Learning My Name

Book Details

Discerning Reader Editorial Review

Reviewed 06/12/2010 by Chad Vandervalk.

Recommended. Not your typical exposition of the prodigal son parable, but an authentic and honest look at God's relation to the self.

For me there are few stories which epitomise the relationship between God and I than the parable of the prodigal son. It fits my life in so many ways, and consistently provides new insights into my relationship with the Father. Pete Gall, in his book Learning my Name, opens up about his own journey toward the Father using this parable as a guide to his reflections.

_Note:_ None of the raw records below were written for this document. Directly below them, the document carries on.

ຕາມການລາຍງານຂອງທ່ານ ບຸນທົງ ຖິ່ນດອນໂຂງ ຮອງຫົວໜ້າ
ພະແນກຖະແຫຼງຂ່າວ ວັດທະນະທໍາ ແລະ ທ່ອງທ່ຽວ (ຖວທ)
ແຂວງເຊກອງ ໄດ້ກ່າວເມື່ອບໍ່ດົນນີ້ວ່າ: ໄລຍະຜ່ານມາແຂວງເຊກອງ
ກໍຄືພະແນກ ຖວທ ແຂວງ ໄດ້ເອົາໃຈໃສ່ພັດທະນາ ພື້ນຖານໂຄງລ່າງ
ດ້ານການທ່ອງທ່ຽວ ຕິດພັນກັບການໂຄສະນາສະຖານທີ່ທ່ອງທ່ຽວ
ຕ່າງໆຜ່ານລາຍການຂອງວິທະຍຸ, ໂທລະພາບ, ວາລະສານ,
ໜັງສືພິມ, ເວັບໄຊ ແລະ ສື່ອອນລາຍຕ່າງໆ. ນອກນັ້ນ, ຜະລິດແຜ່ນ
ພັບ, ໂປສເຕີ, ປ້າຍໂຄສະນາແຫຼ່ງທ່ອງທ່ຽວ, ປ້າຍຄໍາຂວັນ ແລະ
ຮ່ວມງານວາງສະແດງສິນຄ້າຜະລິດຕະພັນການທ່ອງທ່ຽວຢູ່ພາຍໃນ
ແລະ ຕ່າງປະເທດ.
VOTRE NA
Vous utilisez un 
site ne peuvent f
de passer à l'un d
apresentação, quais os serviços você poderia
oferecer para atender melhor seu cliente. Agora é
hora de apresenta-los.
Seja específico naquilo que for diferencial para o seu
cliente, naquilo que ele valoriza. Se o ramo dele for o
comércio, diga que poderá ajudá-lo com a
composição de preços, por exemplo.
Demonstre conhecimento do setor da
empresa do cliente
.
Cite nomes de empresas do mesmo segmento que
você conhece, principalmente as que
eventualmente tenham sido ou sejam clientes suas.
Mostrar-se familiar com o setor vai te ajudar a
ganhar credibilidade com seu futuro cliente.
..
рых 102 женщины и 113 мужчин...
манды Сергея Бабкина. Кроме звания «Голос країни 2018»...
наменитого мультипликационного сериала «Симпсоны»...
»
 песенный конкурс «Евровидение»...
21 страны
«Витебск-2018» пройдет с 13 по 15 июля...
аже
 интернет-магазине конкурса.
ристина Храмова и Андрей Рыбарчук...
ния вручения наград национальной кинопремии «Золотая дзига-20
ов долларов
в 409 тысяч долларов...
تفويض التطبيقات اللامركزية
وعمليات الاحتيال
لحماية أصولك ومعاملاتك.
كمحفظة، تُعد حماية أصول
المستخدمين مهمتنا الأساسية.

When Zondervan sent me this book I was a bit skeptical. Do we need another book on the Prodigal Son? Turns out Gall does not really discuss the parable much. Rather he shows the different ways that his own life has overlapped with the story.

What I’m about to tell you is good news, but it might not seem like it at first: Who and what we are is defined by relationship, not by function.

He agrees that this may not be different from what we have been told our whole lives; however, the real meaning of this good news has been removed as the words have been dissected and discarded.

The church has a tendency to interact with our version of God instead of interacting with the God who loves to make himself known.

When we truly come to interact with the God who loves us with absolute abandon, we will come to understand our true identity as someone who is already loved and accepted.

What Gall is slowly learning is that God really likes him, and wants to be with him. Learning that he is not the "dumbass" he keeps calling himself, but he is the "sweetheart" God calls him.

This is not a book designed as a Bible study, or even a theological treatise, and there are things which readers may not agree with. But this is an account of how one man who struggles with accepting himself is slowly learning to see that God loves him anyway.

He redefines success as accepting, not achieving:

Success in life is not measured by what we achieve, but by what we come to admit. It is not measured by how far we journey, how many zombies, goblins, or droids we slay, or by our return as champions. It is not measured by how much good I do for any of the people I get paid to care about. Success in life is measured by what we come to admit.

We succeed when we admit that we need a ride from an eagle.

We succeed when we admit that we are sinners in the hands of a God who has every right to obliterate us but has instead invited us to journey – to tour – this playground of a planet and this universe of spirit and beauty and joy. We succeed when we admit – as a child admits when she closes her eyes and soaks in her mother’s song – that there is nothing for us to do to earn God's love by to receive it.

The point is not the triumph – the point is the deliverance. The point is not the hero – the point is the deliverer.

Gall is starting to see his identity not as someone who does something, but as someone who is loved by God, and who does not need to be the hero to be accepted.